We used the proceeds from the Term Loan solely for working capital and to fund our general business requirements. Our obligations under the Loan Agreement are secured by a first priority security interest in substantially all of our current and future assets, other than our intellectual property, for which Oxford currently has a positive lien, and certain assets under finance lease obligations. We have also agreed not to encumber our intellectual property assets, except as permitted by the Loan Agreement. The Loan Agreement includes customary events of default, including instances of a material adverse change in our operations, that may require prepayment of the outstanding Term Loan. As of June 30, 2020 we were in compliance with all covenants under the Loan Agreement.      
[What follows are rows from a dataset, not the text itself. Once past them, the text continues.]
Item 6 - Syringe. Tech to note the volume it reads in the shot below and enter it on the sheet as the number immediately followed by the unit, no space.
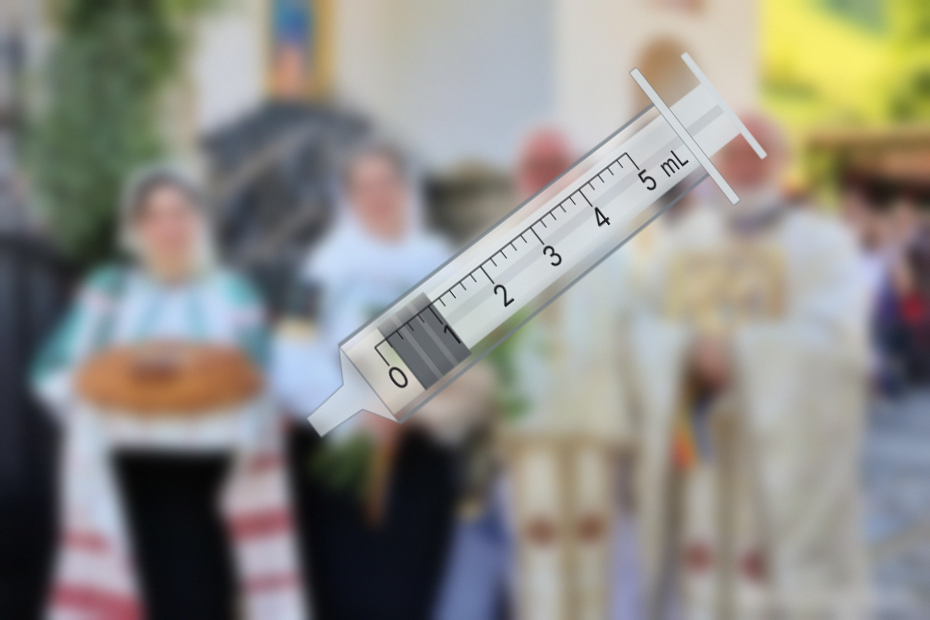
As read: 0.2mL
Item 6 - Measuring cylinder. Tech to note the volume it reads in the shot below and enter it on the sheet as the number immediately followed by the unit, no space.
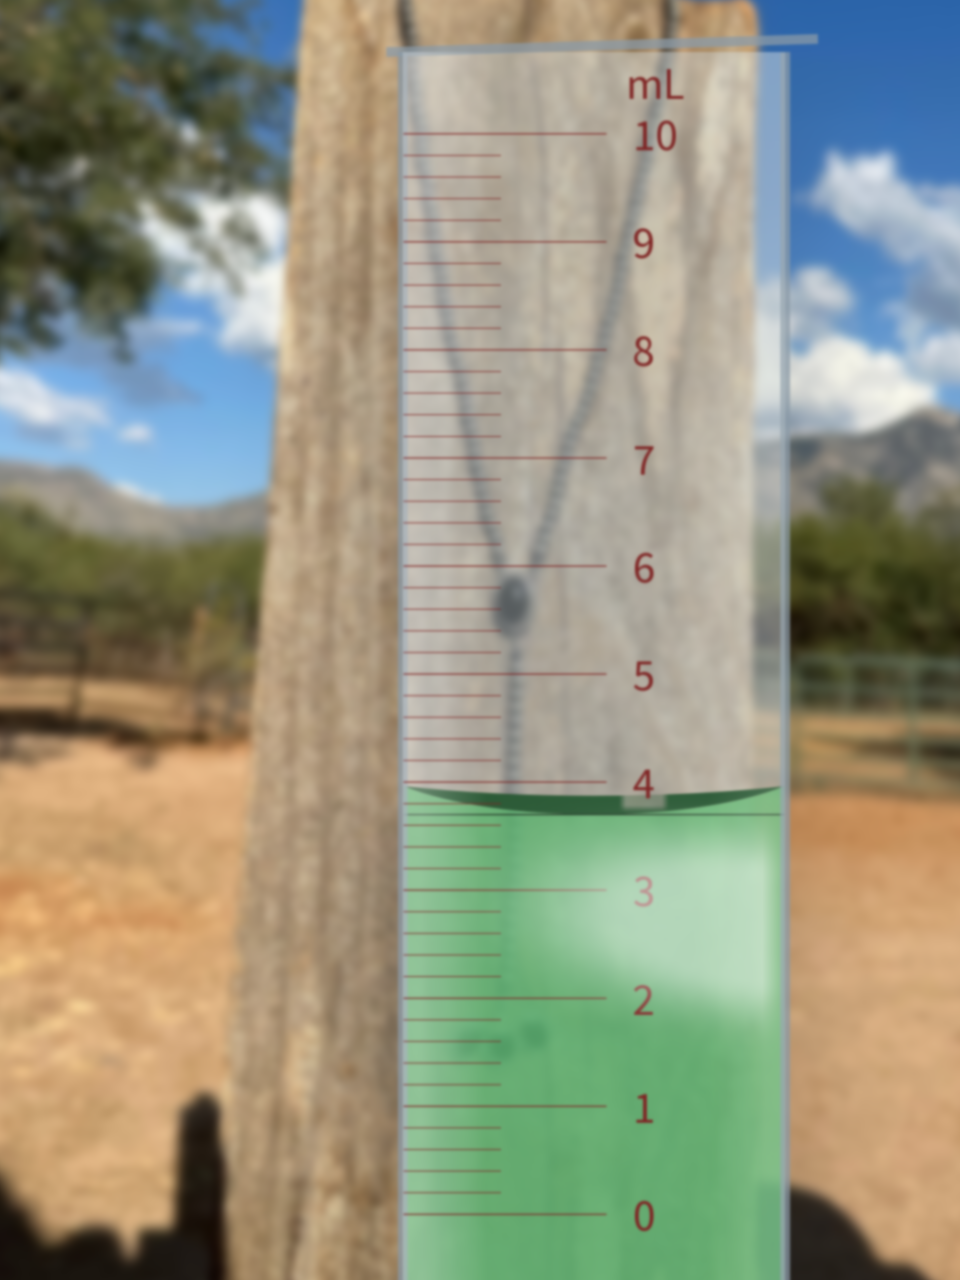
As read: 3.7mL
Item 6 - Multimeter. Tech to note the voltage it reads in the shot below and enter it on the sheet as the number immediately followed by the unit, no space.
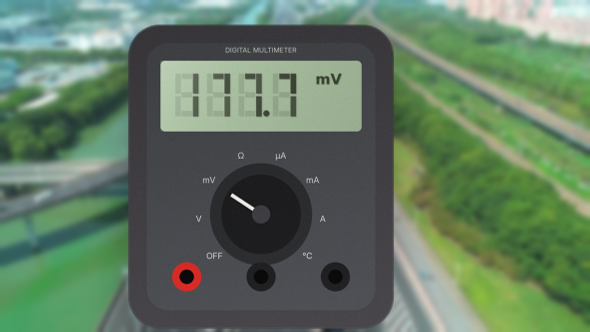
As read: 177.7mV
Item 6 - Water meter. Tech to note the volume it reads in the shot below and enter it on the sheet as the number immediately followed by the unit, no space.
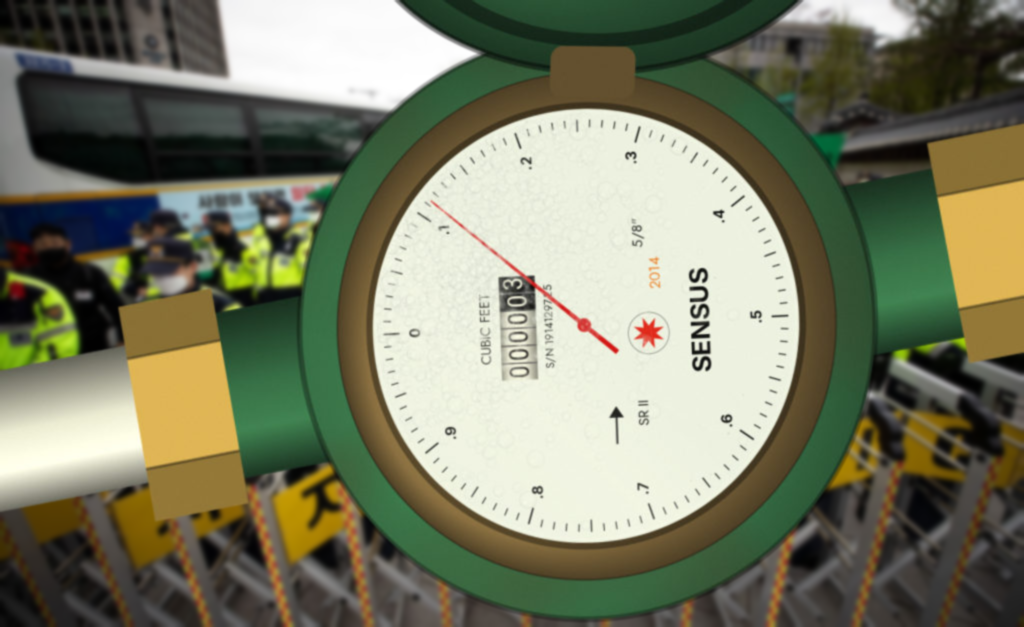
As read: 3.11ft³
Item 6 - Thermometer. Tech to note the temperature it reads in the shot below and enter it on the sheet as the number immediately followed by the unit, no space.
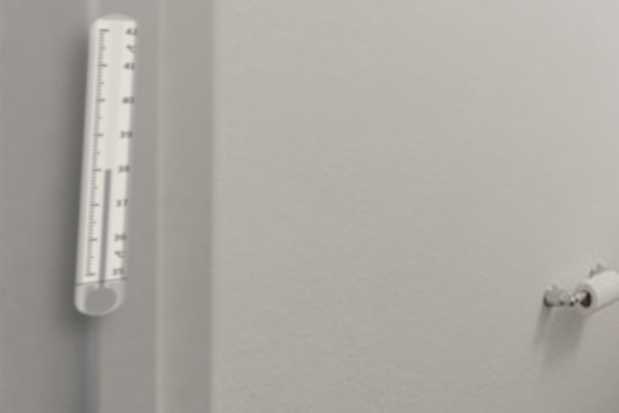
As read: 38°C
As of June 30, 2020, $14.7 million was outstanding under the Term Loan, with an additional $1.9 million payable at the conclusion of the Term Loan. We had less than $0.1 million of debt issuance costs outstanding as of June 30, 2020, which are being accreted to interest expense over the life of the Term Loan using an effective interest rate of 8.98%. The exit fees are being accrued over the life of the Term Loan through interest expense.
As of June 30, 2020, future principal payments for the Term Loan due under the Loan Agreement are as follows (in thousands):
2020$—  
20219,035  
20225,646  
$14,681  

Paycheck Protection Program Loan
On April 23, 2020, we received the proceeds from the PPP Loan in the amount of approximately $0.7 million from Silicon Valley Bank, as lender, pursuant to the PPP of the CARES Act. The PPP Loan matures on April 23, 2022 and bears interest at a rate of 1.0% per annum. The PPP Loan is evidenced by a promissory note dated April 23, 2020, which contains customary events of default relating to, among other things, payment defaults and breaches of representations and warranties. The PPP Loan may be prepaid by us at any time prior to maturity with no prepayment penalties.
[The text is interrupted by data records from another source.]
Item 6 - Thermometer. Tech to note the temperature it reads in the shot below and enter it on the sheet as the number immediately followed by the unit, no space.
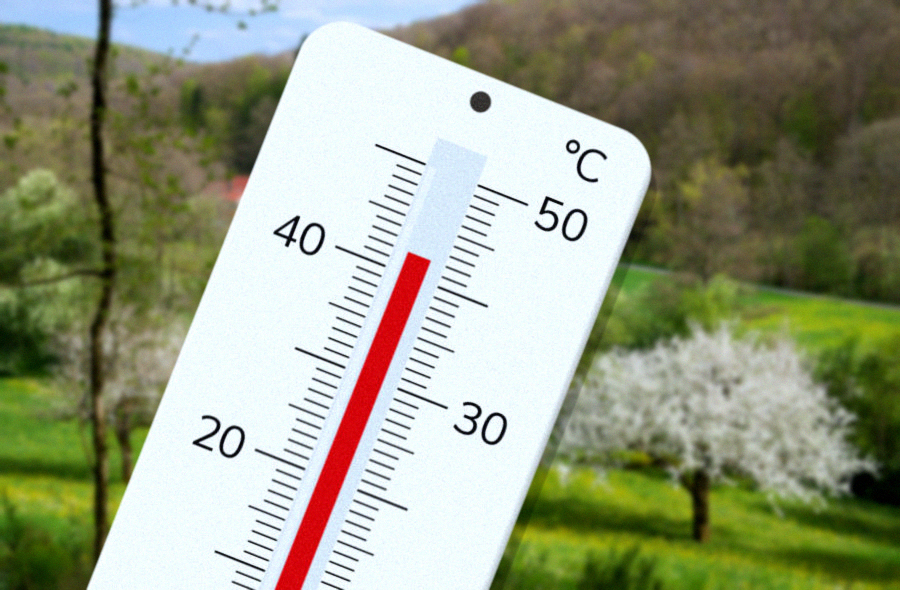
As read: 42°C
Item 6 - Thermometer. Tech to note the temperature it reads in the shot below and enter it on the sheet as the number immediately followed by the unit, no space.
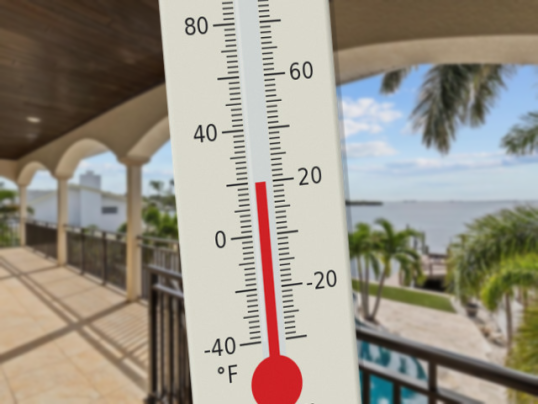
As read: 20°F
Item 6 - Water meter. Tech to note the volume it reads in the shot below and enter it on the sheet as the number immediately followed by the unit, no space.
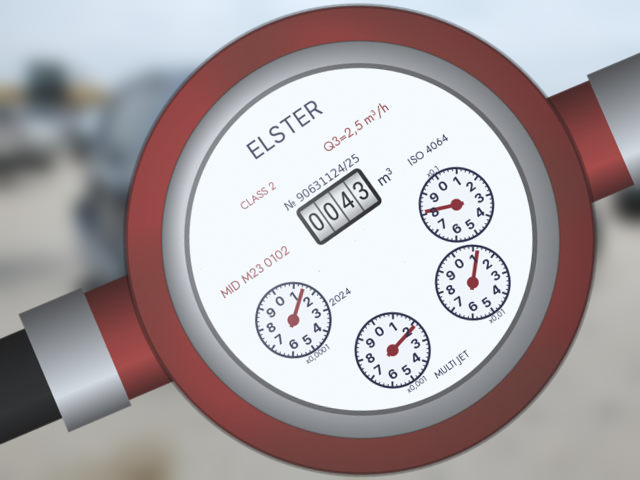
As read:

All or a portion of the PPP Loan may be forgiven by the SBA upon our application and upon documentation of expenditures in accordance with the SBA requirements. Under the CARES Act, loan forgiveness is available for the sum of documented payroll costs, covered mortgage interest, covered rent payments and covered utilities during the 24 week period beginning on the date of loan disbursement. For purposes of the CARES Act, payroll costs exclude compensation of an individual employee in excess of $100,000, annualized, prorated for the covered period. Not more than 40% of the forgiven amount may be for non-payroll costs. Forgiveness is reduced if full-time headcount declines during the covered period as compared to specified reference periods, or if salaries and wages for employees with salaries of $100,000 or less annually are reduced by more than 25%. In the event the PPP Loan, or any portion thereof, is forgiven pursuant to the PPP, the amount forgiven is applied to outstanding principal and includes accrued interest.

We intend to use all proceeds from the PPP Loan to retain employees, maintain payroll and make lease and utility payments.